Cole’s attorneys have argued that the department’s data system has been flagged by oversight agencies as “deficient and in need of reform” and that the database directly contributed to the repeat stops and accompanying fear and harassment the Cole in Chicago lived with.
Now city officials have countered in court filings that the repeated stops happened because the outstanding warrant for the downstate Cole was entered into a statewide database they have no control over. And when Chicago officers stopped Cole, they were performing their duties and “lawfully and constitutionally” detained him to investigate the warrant, the city argued.
“It is not clear what record-keeping deficiency of the city would have caused Cole’s repeated detention, since the database that caused the detention is a statewide database, and the entry in said database that led to his detention was not put there by the city of Chicago,” the city wrote in a filing. “Plaintiff alleges circumstances that are unfortunate, but that are not the fault of the defendant.”
The city also noted that Cole was released each time after “appropriate investigations.”
Cole has alleged that the repeated stops caused enormous stress in his work and personal life, telling the Tribune in March that he even contemplated taking his own life. In one stop, an officer pulled a gun on him, his lawsuit alleges. And because of his fear of getting stopped, Cole chose not to visit is his ailing father.
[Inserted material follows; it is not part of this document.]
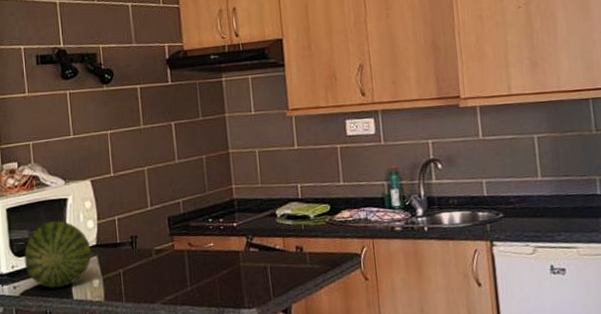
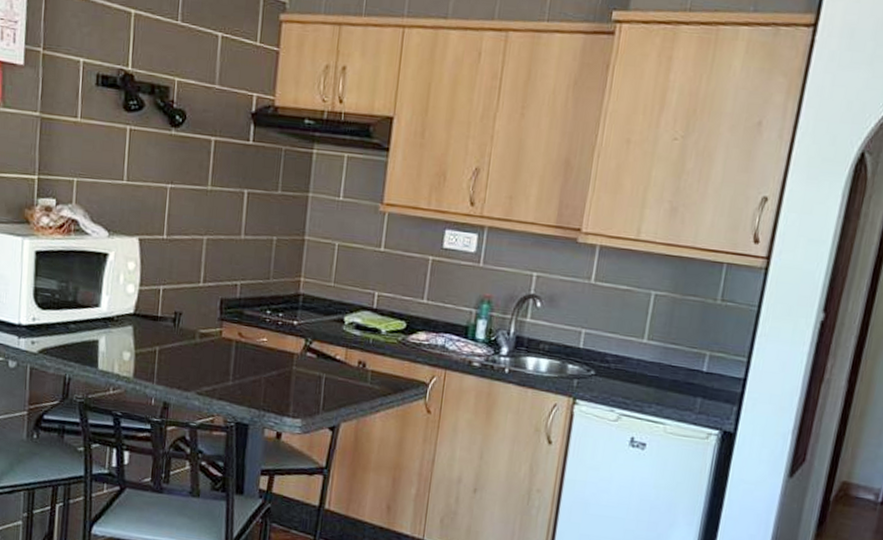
fruit: present [24,220,92,289] -> none [47,276,128,353]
Cole struggled in vain over the years to secure a permanent solution, at one point carrying a handwritten note from a Chicago police sergeant to use during his stops. He also secured a letter from Marion County stating he is not the same Darren Cole wanted there.
Before filing the lawsuit in March, Cole’s attorneys also sent numerous emails to the city’s Law Department asking them to correct the problem in the system.
It was only after he filed his lawsuit and immediately before an emergency hearing that the city contacted Marion County officials, who withdrew the warrant. The city also sent a message to all officers indicating that Cole, 50, should not be stopped on that warrant, his attorneys noted in a court filing challenging the dismissal.
“The fact that the city quickly and with great ease remedied Mr. Cole’s injunctive claims when it was staring down the barrel of an emergency evidentiary hearing is worth noting,” reads a footnote in Cole’s latest motion challenging the city’s move to dismiss his suit.